TASK INPUT:

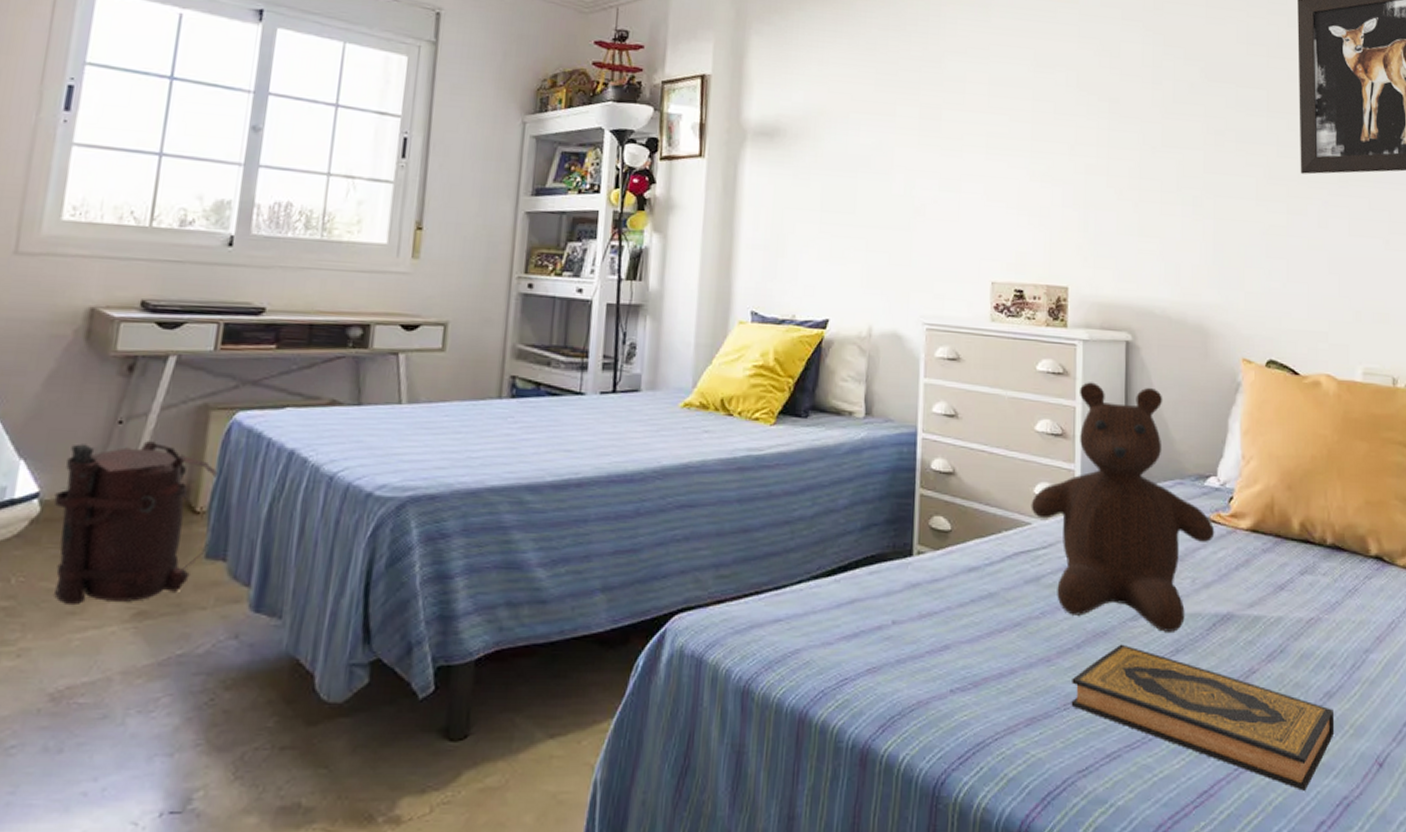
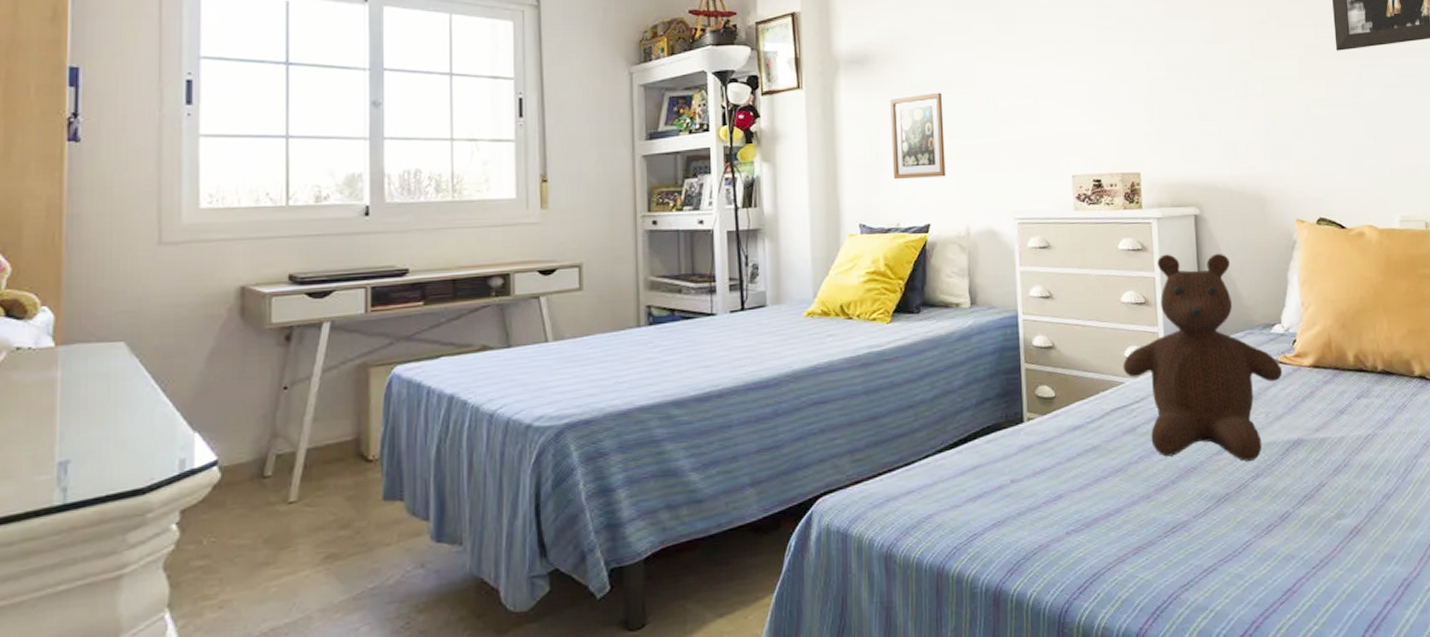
backpack: present [54,441,220,606] -> none [233,402,386,558]
picture frame: none [793,175,855,269] -> present [890,92,946,179]
hardback book: present [1071,644,1335,791] -> none [1170,475,1394,578]

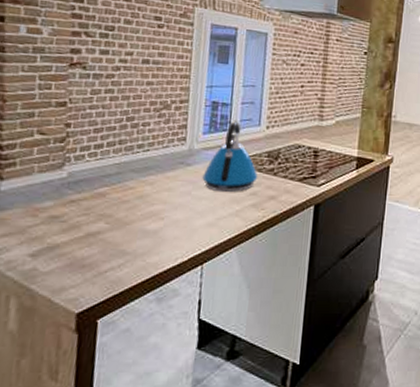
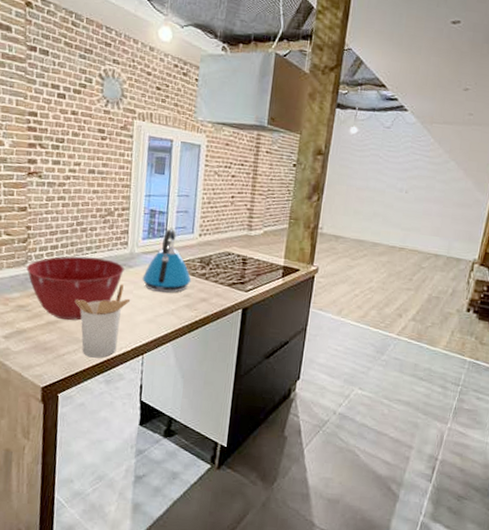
mixing bowl: none [63,155,182,231] -> present [26,256,124,321]
utensil holder: none [123,184,189,273] -> present [76,284,131,358]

WHAT IS BEING ASKED: Write out, word for word, only the lines from the one containing "hardback book: present" to the end of the data above; the pictures stay out.

SOLUTION TO THE EXERCISE:
hardback book: present [1071,644,1335,791] -> none [1170,475,1394,578]

mixing bowl: none [63,155,182,231] -> present [26,256,124,321]
utensil holder: none [123,184,189,273] -> present [76,284,131,358]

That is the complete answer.